Translate

Saturday, July 30, 2016

Foolishness

Luke 12:13-21

I gave myself an inflated, pretentious title some years ago that I have rarely confessed in private, let alone in public. I began calling myself, “The Apostle to Suburbia.”  It had more than a grain of truth about it.  Although I grew up on a farm just outside a little South Carolina town called Conway, I have lived practically all of my life in suburbia.  It is of course, a hypothetical construct, suburbia.  Some of our Washington neighborhoods, while clearly a part of the city, look suburban.  I once lived in Newtown, Connecticut, which, although a small town, was in fact suburban in character, too.  I’ve served a number of churches, only one of which was anything other than suburban. 

In one of these suburban parishes down in Charlotte, my secretary came into my office one day and said that a man was waiting to see me.  “Elder Holt,” she said, was his name.  I said,  “Tell him to come in.” Elder Holt was a tall, handsome, soft-spoken African-American, who I imagined to be somewhere in mid to late middle age.  He began telling me his story.  He ministered to a small, struggling congregation on another side of Charlotte.  He had a passion for another ministry, however.  There was a large state mental hospital in Morganton, some distance away.  Elder Holt explained that he regularly drove to Morganton simply to be with the patients on the wards there.  Frequently he would visit with people who had no one else to visit them.  And because he found it helpful to have something to break the ice with strangers who were frequently untrusting, he had a collection of little gifts that he took with him—things like inexpensive trinkets or perhaps some candy, maybe a pair of socks or a little picture.  So he was always scrapping around for money to buy gas and to purchase his little gifts.  He wondered if I’d be willing to help him out.

I imagined for a moment that Elder Holt probably had an agenda to carry his religious message to patients.  Having worked in a mental hospital myself, I was a bit reluctant to give money to support such a project, knowing how vulnerable it was to being misunderstood, or even something that would play into the structures of disturbed minds.  “No,” he said.  “I want them to see Jesus, not just hear about him, so I just visit.  I make friends.  They look forward to my coming now.” 

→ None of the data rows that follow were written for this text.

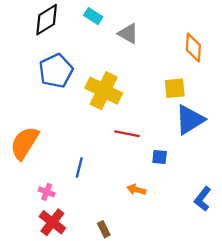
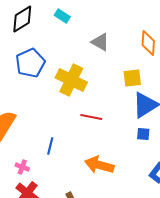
gray triangle: (128, 34) -> (100, 42), moved
blue square: (160, 157) -> (143, 134), moved
orange arrow: (136, 190) -> (99, 165), size x1.8

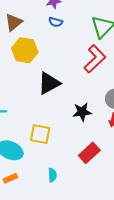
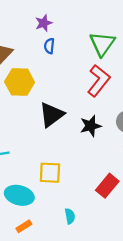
blue semicircle: (56, 22) -> (49, 46), turned 88
black star: (82, 112) -> (91, 126), moved

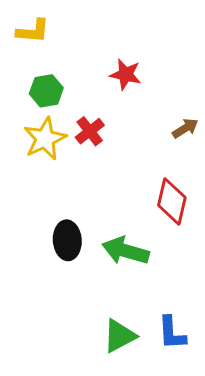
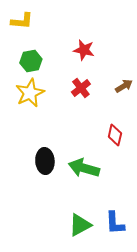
red cross: (90, 131) -> (81, 88), moved
red diamond: (172, 201) -> (115, 135), size x0.7

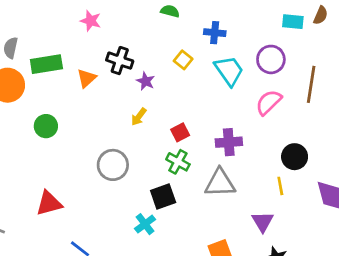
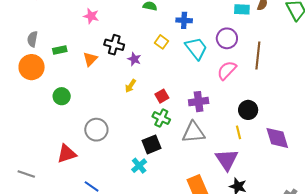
green rectangle: (46, 64) -> (60, 50), size x0.6
gray circle: (113, 165) -> (96, 130), moved
purple triangle: (263, 222) -> (227, 160), size x1.4

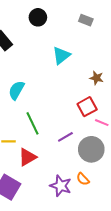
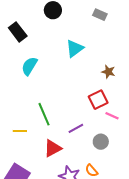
cyan semicircle: (16, 90) -> (29, 66), moved
gray circle: (91, 149) -> (101, 142), size x0.6
red triangle: (27, 157) -> (53, 148), moved

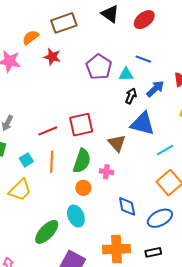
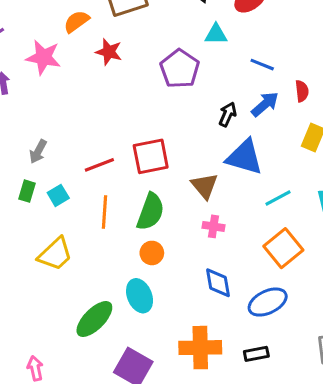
blue line: (143, 59) -> (262, 65), moved
cyan triangle: (126, 74) -> (216, 34), moved
cyan square: (26, 160) -> (58, 195), moved
pink cross: (106, 172) -> (213, 226), moved

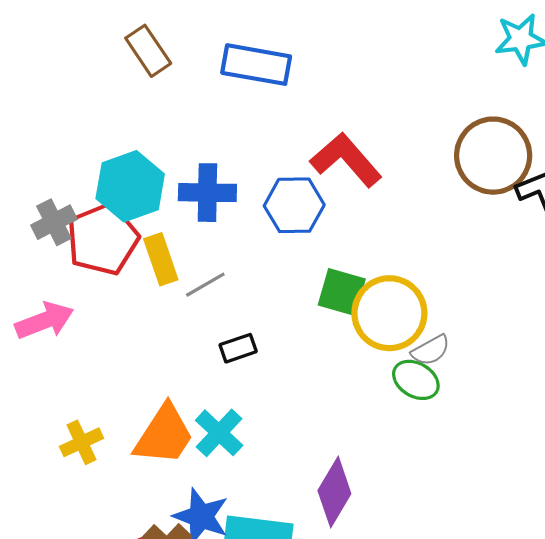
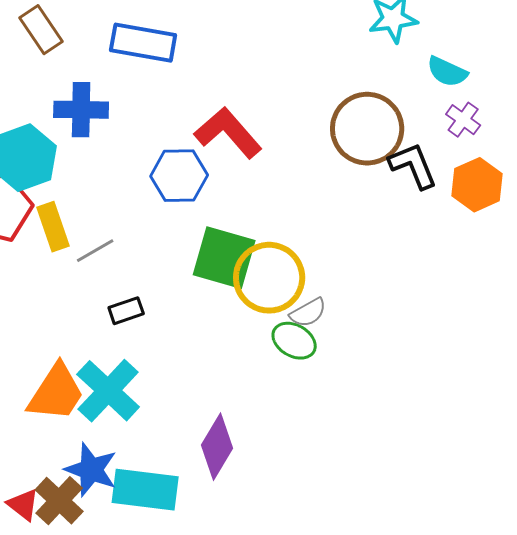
blue cross: (207, 193) -> (81, 110), moved
green square: (342, 292) -> (224, 258), size x1.4
cyan cross: (219, 433) -> (108, 391), size x1.4

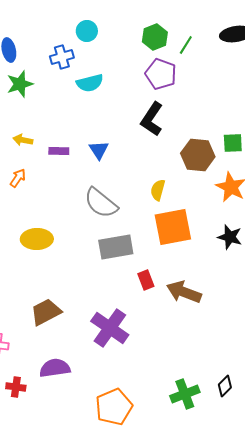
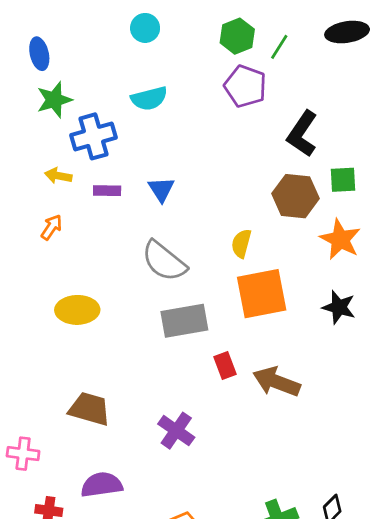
blue cross: (62, 57) -> (94, 136), moved, size x1.4
black L-shape: (152, 119) -> (302, 134), moved
brown trapezoid: (46, 312) -> (89, 409), turned 44
purple cross: (110, 328) -> (176, 431), size x0.7

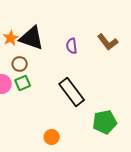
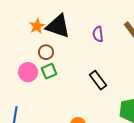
black rectangle: (72, 92) -> (98, 80), size x0.7

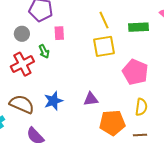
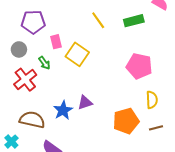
yellow square: (104, 46) -> (77, 54), moved, turned -35
purple triangle: (91, 99) -> (85, 103), moved

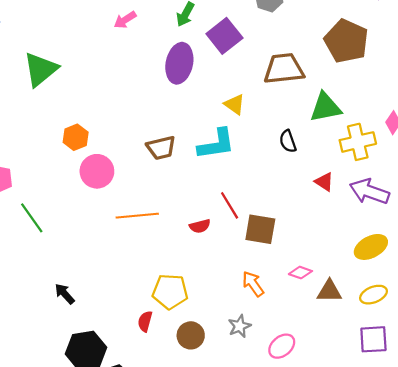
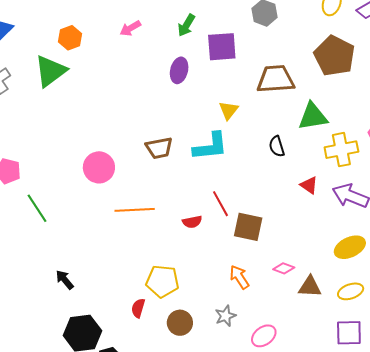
purple square: (224, 36) -> (222, 47), turned 32
purple ellipse: (179, 63) -> (179, 70), size x0.7
yellow triangle: (234, 104) -> (229, 110), turned 30
orange hexagon: (76, 137) -> (70, 38), moved

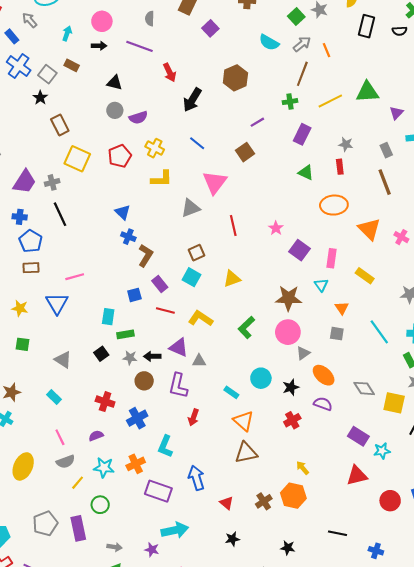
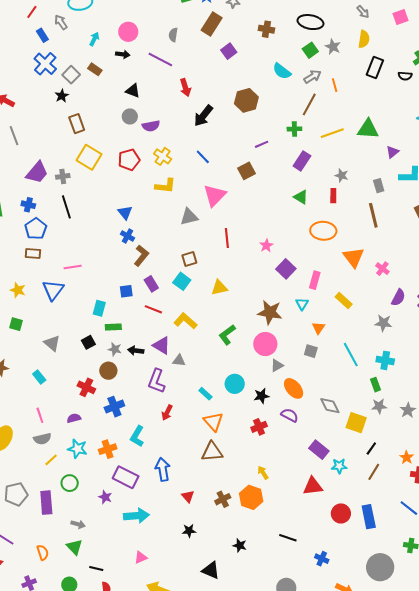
brown circle: (144, 381) -> (108, 371), moved
purple star: (152, 550) -> (105, 497), moved

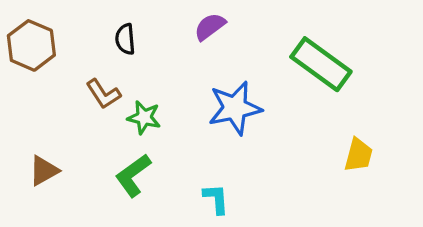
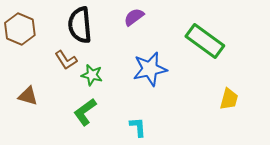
black semicircle: (125, 39) -> (80, 25), size x1.8
brown triangle: (44, 171) -> (28, 96), moved, turned 45

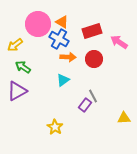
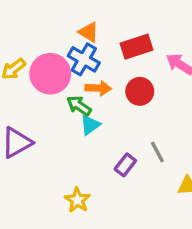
pink circle: (38, 24) -> (50, 74), moved
green arrow: (23, 67) -> (79, 106), moved
gray line: (93, 96) -> (157, 152), moved

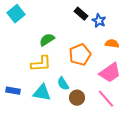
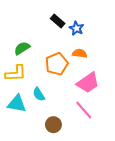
orange semicircle: (112, 44) -> (80, 53), moved
brown circle: (77, 98) -> (53, 125), moved

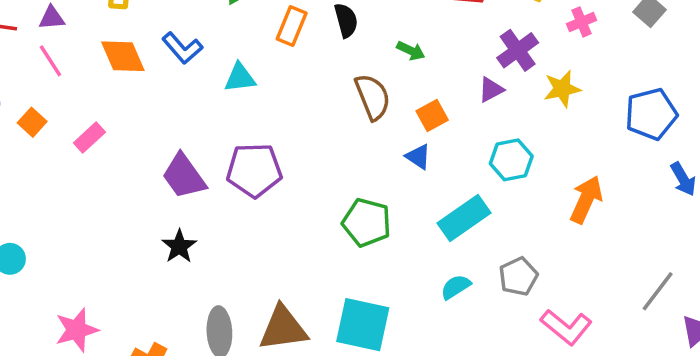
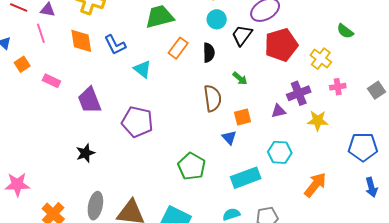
cyan triangle: (240, 78) -> (142, 69), turned 30
pink rectangle: (89, 137) -> (51, 81), turned 54
purple trapezoid: (184, 176) -> (89, 100), moved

As rector of a relatively small parish, I had no big discretionary fund.  But I did have a small one.  I gave him some money.  Thus began a friendship.  A couple of times a year he would show up.  As I listened I learned that his tiny congregation did its best to support him, but they had no real means to cover his expenses.  He would sell what few possessions he could do without in order to come up with gas money to go to Morganton.  Once he came with a few golf putters that someone had given him.  He was selling them for whatever he could get to help pay his bills.  The phone company sometimes cut off his service.  Occasionally he was without gas or electricity.  His old car was falling apart.  And Mrs. Holt did not like any of this and more than once wondered aloud if she should just leave him.

On one visit, I asked him, “Elder, tell me.  What would you ever do if you could just get out of debt—have enough money to pay your bills—be free of financial worries?”

“Pastor,” he said without much hesitation, “I’d go right back in.  I’d go right back in.”

My suburban mind, my suburban notion of responsibility, my middle class ethic of success, my goal to be free from my own financial worries, my thinly veiled god of security, all came together in my mouth, the weight of them causing my jaw to drop.  It might have been the first time I had ever sat face to face with a fool for Christ. 
St. Basil, for whom the famous Cathedral
on Red Square in Moscow is named, praying.
He wore nothing in either summer or winter.
A "fool for Christ," he was in the long tradition
of those who often did shocking, unconventional
things to challenge accepted norms, speak
their truth, and call attention to the gospel rather
than their own piety.

Do you know that term “fool for Christ”?  It is one that the Russian Orthodox frequently use to describe holy people that sometimes do crazy things because they actually love Christ enough to take him seriously.  The best-known fool for Christ in the Western tradition is St. Francis of Assisi, the most admired and least emulated of all our saints. 

The man in today’s gospel lesson is known as “the rich fool.”  His is a very different kind of foolishness.  He has made it big, perhaps even bigger than the average suburbanite.  His reward?  A life of luxury and ease, the kind of life that, truth be told, most of us aspire to either win or hold on to.  “Eat, drink, and be merry,” has become a byword for plucking the prizes of capitalism.  And fools imagine that such a good thing is endless and bottomless.  “Fool!” says the voice of Truth.  “This night your life will be required of you.  And these things…whose will they be?” 

Elder Holt was very much another kind of fool.  He was a fool that actually followed Jesus.  Though bankrupt and threadbare, he was rich toward God. 

Sometimes my suburban, middle-class mind wonders why it is that the gospel of Jesus seems so hard, so strange actually to follow.  “For the wisdom of this world is foolishness in God’s sight,” says the Apostle Paul.  “We are fools for Christ’s sake,” he claimed. 

Could it be that this Apostle to Suburbia is missing something?